_WORK REQUEST_: Omit the pictures and output exactly the lines from the start of the entries through the line containing "Náš vůbec první".

_DATA TO USE_:
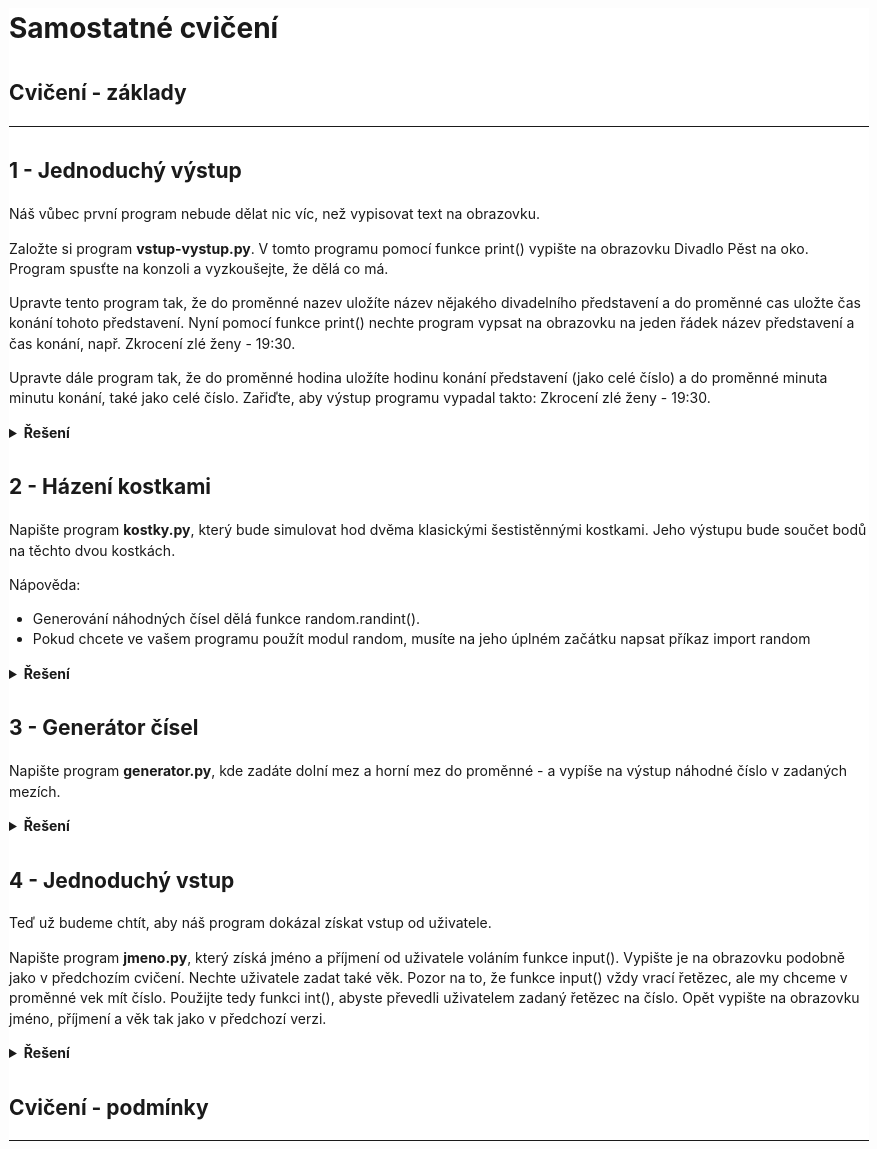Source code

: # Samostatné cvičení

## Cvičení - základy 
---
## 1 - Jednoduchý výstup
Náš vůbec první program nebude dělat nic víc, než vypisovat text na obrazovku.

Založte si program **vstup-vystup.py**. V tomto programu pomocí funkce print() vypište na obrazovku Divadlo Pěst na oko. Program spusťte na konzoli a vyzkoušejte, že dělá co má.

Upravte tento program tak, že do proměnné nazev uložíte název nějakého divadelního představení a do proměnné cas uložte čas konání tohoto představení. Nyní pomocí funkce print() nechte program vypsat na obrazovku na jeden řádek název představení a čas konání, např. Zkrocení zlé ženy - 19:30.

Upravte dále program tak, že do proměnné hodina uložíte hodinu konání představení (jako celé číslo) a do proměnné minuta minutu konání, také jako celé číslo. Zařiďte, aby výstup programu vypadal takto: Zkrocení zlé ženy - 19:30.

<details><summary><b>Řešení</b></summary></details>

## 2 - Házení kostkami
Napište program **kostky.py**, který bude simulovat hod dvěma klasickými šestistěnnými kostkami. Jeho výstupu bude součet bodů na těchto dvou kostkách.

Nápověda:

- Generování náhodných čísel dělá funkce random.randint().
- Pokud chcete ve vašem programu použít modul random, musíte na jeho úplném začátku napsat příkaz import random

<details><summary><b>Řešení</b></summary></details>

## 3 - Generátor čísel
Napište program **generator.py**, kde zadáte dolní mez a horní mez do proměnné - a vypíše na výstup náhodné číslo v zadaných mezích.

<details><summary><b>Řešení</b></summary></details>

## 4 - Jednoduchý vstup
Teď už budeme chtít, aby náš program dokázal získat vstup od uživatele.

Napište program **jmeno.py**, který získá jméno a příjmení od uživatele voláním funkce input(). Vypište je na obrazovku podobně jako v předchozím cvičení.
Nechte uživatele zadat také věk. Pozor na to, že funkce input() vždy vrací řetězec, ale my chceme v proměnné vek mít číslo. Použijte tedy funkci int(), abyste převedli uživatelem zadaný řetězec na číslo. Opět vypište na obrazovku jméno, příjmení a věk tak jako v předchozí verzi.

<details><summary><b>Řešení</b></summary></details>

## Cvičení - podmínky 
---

_WRITTEN REPLY_:
Source code

: # Samostatné cvičení

## Cvičení - základy 
---
## 1 - Jednoduchý výstup
Náš vůbec první program nebude dělat nic víc, než vypisovat text na obrazovku.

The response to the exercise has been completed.